_Provided records_:
↓

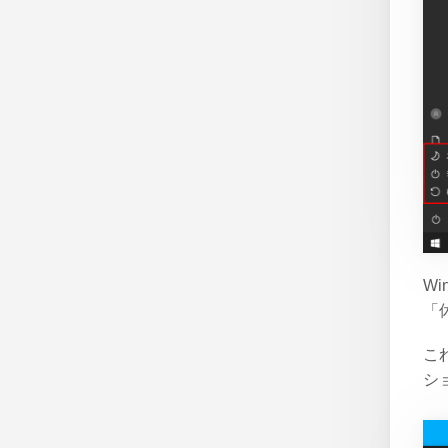
W
「
こ
シ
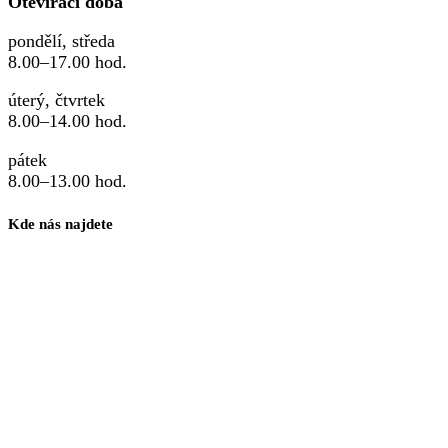
Otevírací doba
pondělí, středa
8.00–17.00 hod.
úterý, čtvrtek
8.00–14.00 hod.
pátek
8.00–13.00 hod.
Kde nás najdete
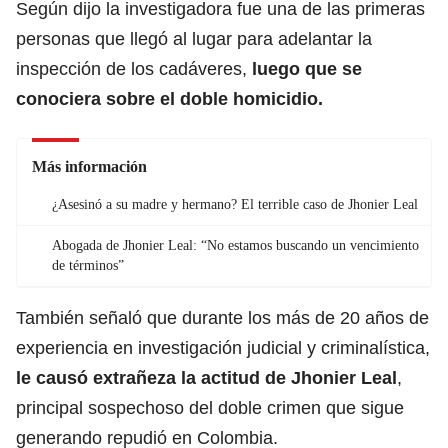
Según dijo la investigadora fue una de las primeras
personas que llegó al lugar para adelantar la
inspección de los cadáveres,
luego que se
conociera sobre el doble homicidio.
Más información
¿Asesinó a su madre y hermano? El terrible caso de Jhonier Leal
Abogada de Jhonier Leal: “No estamos buscando un vencimiento
de términos”
También señaló que durante los más de 20 años de
experiencia en investigación judicial y criminalística,
le causó extrañeza la actitud de
Jhonier Leal
,
principal sospechoso del doble crimen que sigue
generando repudió en Colombia.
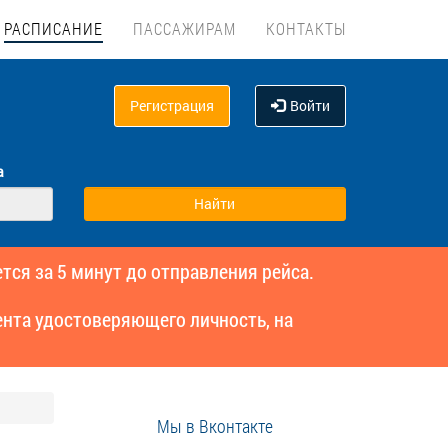
РАСПИСАНИЕ
ПАССАЖИРАМ
КОНТАКТЫ
Регистрация
Войти
а
тся за 5 минут до отправления рейса.
нта удостоверяющего личность, на
Мы в Вконтакте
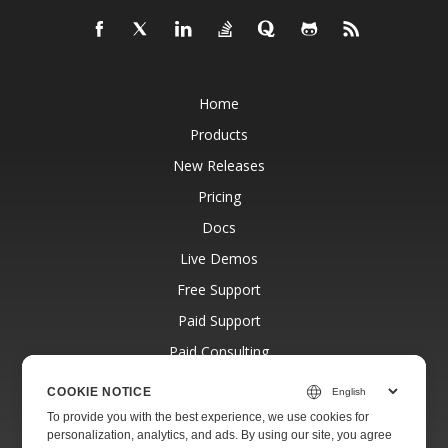
Home
Products
New Releases
Pricing
Docs
Live Demos
Free Support
Paid Support
Paid Consulting
Blog
COOKIE NOTICE
Websites
To provide you with the best experience, we use cookies for
personalization, analytics, and ads. By using our site, you agree
About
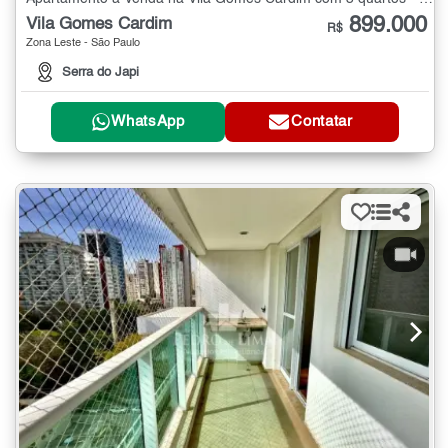
899.000
Vila Gomes Cardim
R$
Zona Leste - São Paulo
Serra do Japi
WhatsApp
Contatar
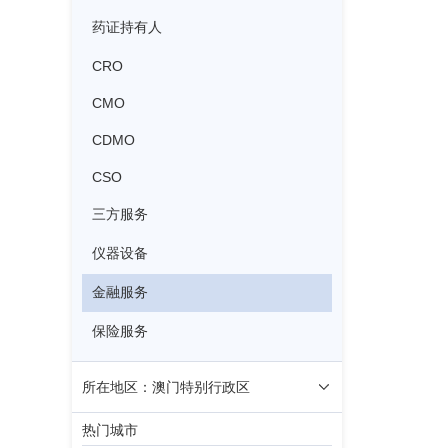
药证持有人
CRO
CMO
CDMO
CSO
三方服务
仪器设备
金融服务
保险服务
所在地区：澳门特别行政区
热门城市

↑

_What is expected_: Locate every line in the material above that contains the string "Leal" and copy each one out. Uppercase and lowercase count as different.

_Response for this exercise_:
¿Asesinó a su madre y hermano? El terrible caso de Jhonier Leal
Abogada de Jhonier Leal: “No estamos buscando un vencimiento
Jhonier Leal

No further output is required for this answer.